§ **Brief 1**
In the reading on Gujarat under Alamgir II, who captured Surat in 1759?
Reading text: Begin
= Gujarat under Alamgir II =

The Mughal Empire's province Gujarat (now in India) was under attack of the Marathas since last half century. The chief Maratha houses, Gaikwar and Peshwa had made peace with each other and driven out the Mughal nobles under the emperor Alamgir II. One such noble, Momin Khan, had countered their advances and recovered Ahmedabad in 1756 lost to the Marathas few years ago. After a long siege, Ahmedabad fell again in hands of the Marathas. The Marathas levied tributes across Gujarat. In 1759, the English of the British East India Company captured Surat. Sadashiv Ramchandra was appointed as a viceroy by Peshwa in 1760 followed by Apa Ganesh in 1761. Following defeat of Marathas in the Third Battle of Panipat (1761), the nobles briefly recovered towns from the Marathas but soon had to surrender. Thus the Marathas firmly established themselves in Gujarat.

==Gujarat under Alamgir II (1754–1759)==
At Delhi, during 1754, the emperor Ahmad Shah Bahadur was deposed, and Âzíz-ud-dín, son of Jahándár Sháh, was raised to the throne with the title of Alamgir II.

Maratha leader Bhagvantráv who was held captive was released and he established himself in the Cambay fort of Nápád and not long after began to attack Mughal noble Momín Khán's villages.

- Contest with Momín Khán Renewed, 1754
After several doubtful engagements peace was concluded on Momín Khán paying Rupees 10,000 on account of the usual share of the Maráthás which he had withheld. This arrangement was made through the mediation of Tukáji, the steward of Sadáshiv Dámodar, who had come to Gujarát with an army and orders to help Bhagvantráv. As Momín Khán had no ready money Tukáji offered himself as security and Bhagvantráv and Tukáji withdrew to the Dakhan. Momín Khán's soldiery now clamoured for pay. As he was not in a position to meet their demands he sent a body of men against some villages to the west belonging to Limbdi and plundered them, dividing the booty among his troops. In the following year, 1755, Momín Khán went to Ghogha, a port which, though at one time subordinate to Cambay (Khambhat), had fallen into the hands of Sher Khán Bábi, and was now in the possession of the Peshwa's officers. Ghogha fell and leaving a garrison of 100 Arabs under Ibráhím Kúli Khán, Momín Khán returned to Cambay, levying tribute. He then sent the bulk of his army under the command of Muhammad Zamán Khán, son of Fidá-ud-dín Khán, and Varajlál his own steward, to plunder and collect money in Gohilwad and Kathiawad. Here they remained until their arrears were paid off, and then returned to Cambay. After this Momín Khán plundered several Petlad villages and finally, in concert with the Kolis of Dhowan, attacked Jambusar and carried off much booty. Momín Khán next marched against Borsad, and was on the point of taking the fort when Sayáji, son of Dámáji Gáikwár, who lived at Baroda, hearing of Momín Khán's success, came rapidly with a small body of men to the relief of the fort and surprised the besiegers. Momin Khan's troops soon recovered from the effects of the surprise, and Sayáji fearing to engage them with so small a force retired. On Sayáji's departure, Momín Khán raised the siege of Borsad and returned to Cambay.
Reading text: End
Source data: Begin
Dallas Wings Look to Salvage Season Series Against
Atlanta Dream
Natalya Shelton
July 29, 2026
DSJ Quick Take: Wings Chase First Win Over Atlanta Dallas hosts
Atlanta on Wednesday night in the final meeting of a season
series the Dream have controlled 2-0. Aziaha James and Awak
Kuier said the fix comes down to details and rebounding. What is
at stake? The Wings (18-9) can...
Source data: End
§ **Brief 2**
Copy out every dataset entry shown above, word for word and line for line.

§ **Exercise solution 1**
The English of the British East India Company captured Surat in 1759.

§ **Exercise solution 2**
Dallas Wings Look to Salvage Season Series Against
Atlanta Dream
Natalya Shelton
July 29, 2026
DSJ Quick Take: Wings Chase First Win Over Atlanta Dallas hosts
Atlanta on Wednesday night in the final meeting of a season
series the Dream have controlled 2-0. Aziaha James and Awak
Kuier said the fix comes down to details and rebounding. What is
at stake? The Wings (18-9) can...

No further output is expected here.